SELECTED EXCERPT Start Marker

Ten thousand employees in retail store----Choral society, two hundred members, made up of sales-people----Twelve baseball teams in retail store; twelve in wholesale; play during season, and, finally, for championship cup, on "Marshall Field Day"----Lectures on various topics, fabrics, etc., for employees, also for outsiders: women's clubs, etc.----Employees' lunch: soup, meat, vegetables, etc., sixteen cents----Largest retail custom dressmaking business in the country----Largest business in ready-made apparel----Largest retail millinery business----Largest retail shoe business----Largest branch of Chicago public library (for employees)----Largest postal sub-station in Chicago----Largest--largest--largest!

SELECTED EXCERPT End Marker
THE DATA Start Marker

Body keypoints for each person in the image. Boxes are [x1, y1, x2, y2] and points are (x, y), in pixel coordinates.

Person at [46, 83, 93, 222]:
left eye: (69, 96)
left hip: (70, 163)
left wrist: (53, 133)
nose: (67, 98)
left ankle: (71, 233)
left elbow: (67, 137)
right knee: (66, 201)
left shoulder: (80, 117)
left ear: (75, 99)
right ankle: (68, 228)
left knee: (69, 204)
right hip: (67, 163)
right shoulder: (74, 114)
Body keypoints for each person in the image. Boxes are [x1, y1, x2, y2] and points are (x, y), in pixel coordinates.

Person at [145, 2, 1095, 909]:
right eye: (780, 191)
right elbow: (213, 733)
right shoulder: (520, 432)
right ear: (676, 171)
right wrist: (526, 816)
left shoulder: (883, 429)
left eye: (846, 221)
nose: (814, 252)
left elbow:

THE DATA End Marker

**TASKS TO CARRY OUT:**
**1.** According to the department store passage, how much does the employees' lunch cost?
**2.** Write the next part of the department store passage, starting after its last line.

**ANSWERS BY TASK:**
**1.** Sixteen cents.

**2.**
Now and then when something interested me particularly we would pause and catch our breath. Once we stopped for two or three minutes in a fine schoolroom, where some stock-boys and stock-girls were having a lesson in fractions--"to fit them for better positions." Again we paused in a children's playroom, where mothers left their youngsters while they went to do their shopping, and where certain youngsters, thus deposited, were having a gorgeous time, sliding down things, and running around other things, and crawling over and under still other things. Still again we paused at the telephone switchboard--a switchboard large enough to take care of the entire business of a city of the size of Springfield, the capital of Illinois. And still again we paused at the postal sub-station, where fifty to sixty thousand dollars' worth of stamps are sold in a year, and which does as great a postal business, in the holiday season, as the whole city of Milwaukee does at the same period.

At one time we would be walking through a great shirt factory, set off in one corner of that endless building, all unknown to the shoppers who never get behind the scenes; then we would pop out again into the dressed-up part of the store, just as one goes from the kitchen and the pantry of a house into the formality of dining room and drawing room.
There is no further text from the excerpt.